Investors shun short-term instruments as rates crash

Investors appear happier with long-term instruments with the 364-day treasury bill instrument being the most sought after last week. This is interest rates slowed reasonably as liquidity increases by last weekend.

The Central Bank of Nigeria (CBN) conducted Open Market Operations (OMO) auction worth N100.0 billion last week Thursday, below same day’s maturity.

There was no demand for the short and medium term instruments, while the 362-day (Offer: ₦80.0 billion; Subscription: N112.1 billion; Sales: ₦110.5 billion) instrument was oversubscribed with a bid-to-cover ratio of 1.4x at a marginal rate of 12.99 per cent (down 1bps from last auction).

There were sell-offs in the T-bills segment, resulting in a bearish performance in the secondary market as average rate advanced 40bps w/w to 4.2 per cent. The 364-day instruments saw the most sell pressure with yields climbing 80bps. Similarly, rates on the 182- day instrument rose 40bps while the 91-day instrument closed flat.

At the money market, as system liquidity printed at N266.2 billion at the start of the week, the Open Buy Back (OBB) and Over Night (OVN) rates opened at 14.8 per cent and 15.6 per cent respectively, lower than last week’s close of 15.5 per cent and 16.4 per cent. By the close of the week, the OBB and OVN rates printed at 11.7 per cent and 12.9 per cent respectively as system liquidity settled at N406.1 billion.

“This week, we expect maturities worth N1.0 billion and N86.3 million from OMO and T-bills markets to hit the system. As such, we see rates trending lower in the week ahead. Also, we expect the CBN to continue its liquidity mop-up via OMO sales, said Afrinvest.

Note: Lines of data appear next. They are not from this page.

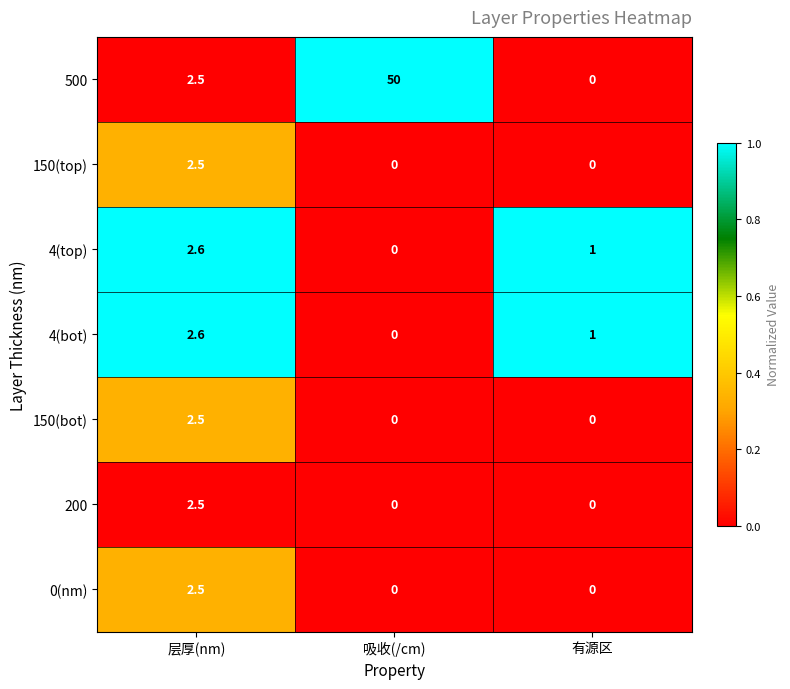

Which series has the largest total across all categories?

500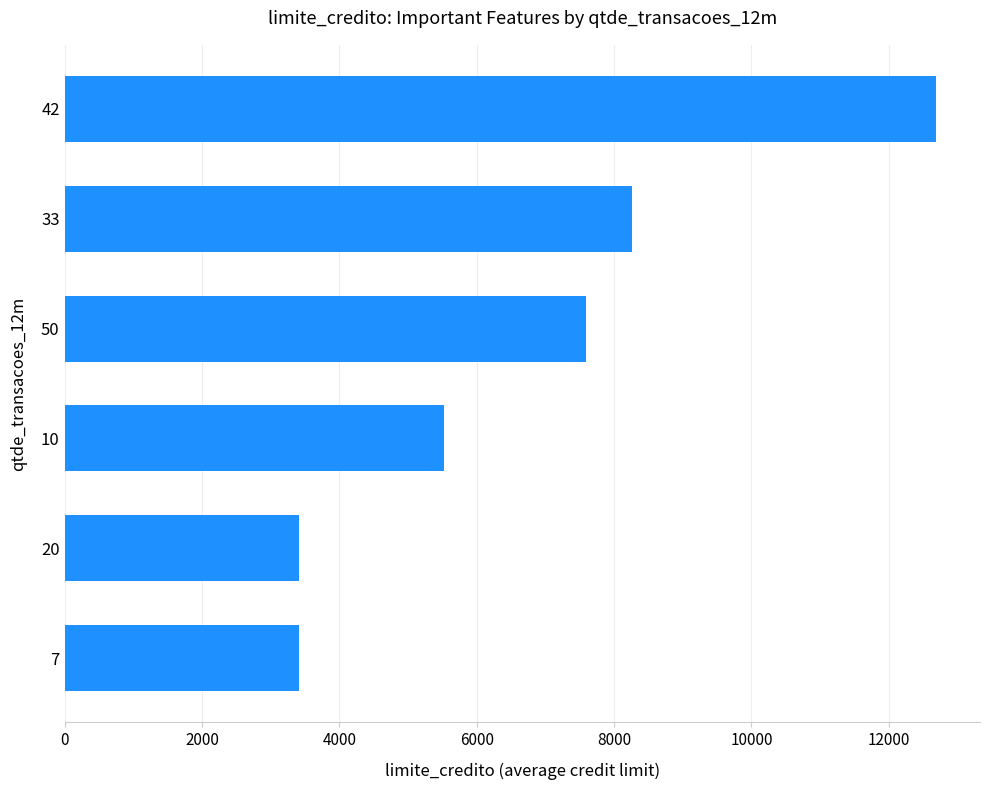

Are the bars grouped side by side (vs. stacked)?

No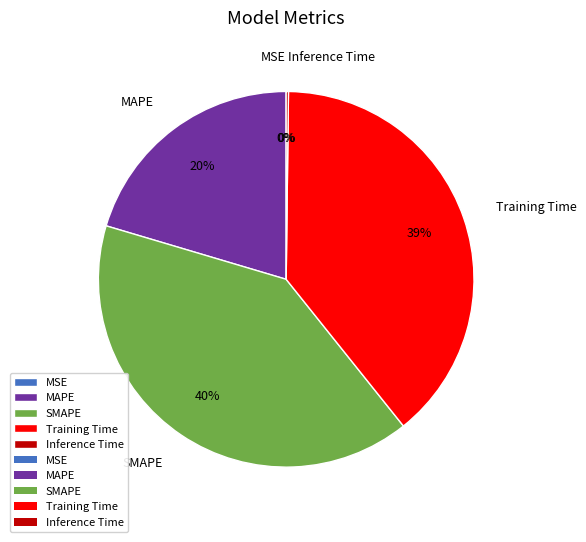

Which slice is the largest?

SMAPE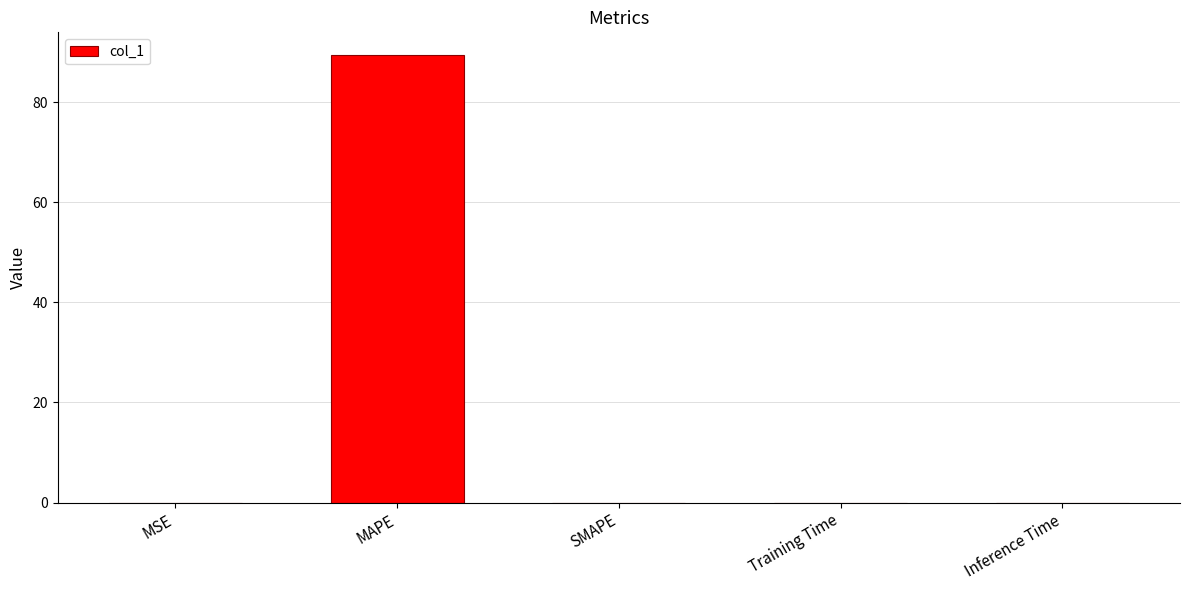

What is the maximum value shown in the chart?

89.5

Bonds market: Sell pressures dominates activity as COVID-19 fears mount

The domestic bonds market posted a negative performance last week as average yield across tenors advanced 100 basis points (bps) w/w to 10.2 per cent. As expected, the market reacted negatively to the spread of the COVID-19 into Nigeria and weaker oil prices. Consequently, average yield appreciated on all trading days with the highest sell-offs recorded on Friday (+52bps).  At the mid-end, bonds witnessed the most sell-offs, rising 126bps w-o-w in yields while the short-end bonds trailed closely, appreciating 104bps on average. Lastly, there were sell-offs on the long-end notes as yields advanced 52bps week-on-week (w/w).

In the Sub Saharan Africa (SSA) Eurobonds segment, there was a bearish performance across board with average yield climbing 23bps w/w. The SOUTH AFRICA 2022 instrument saw the most increase in yields (+415 bps w/w) as it approaches maturity (09/03/2020). All ZAMBIAN instruments (2022, 2024 and 2027) recorded sell-offs as their respective yields advanced 65bps, 38bps and 24bps w/w. Conversely, the KENYA 2030 and IVORY COAST 2022 led gainers, as yields declined 18bps w/w apiece.

For the African Corporate Eurobonds that we track, performance was positive as average yields declined 17bps w/w. The SIBANYE GOLD 2023 and ESKOM HOLDINGS 2021 instruments led the pack with yields declining 324bps and 59bps w/w respectively. On the other hand, the BAYPORT MGT 2022 and ACCESS BANK 2021 led the laggards with yields up 60bps and 26bps w/w respectively. We expect developments from OPEC+ meeting and monetary easing by central banks in advanced economies to shape the sentiment towards these asset over the coming weeks.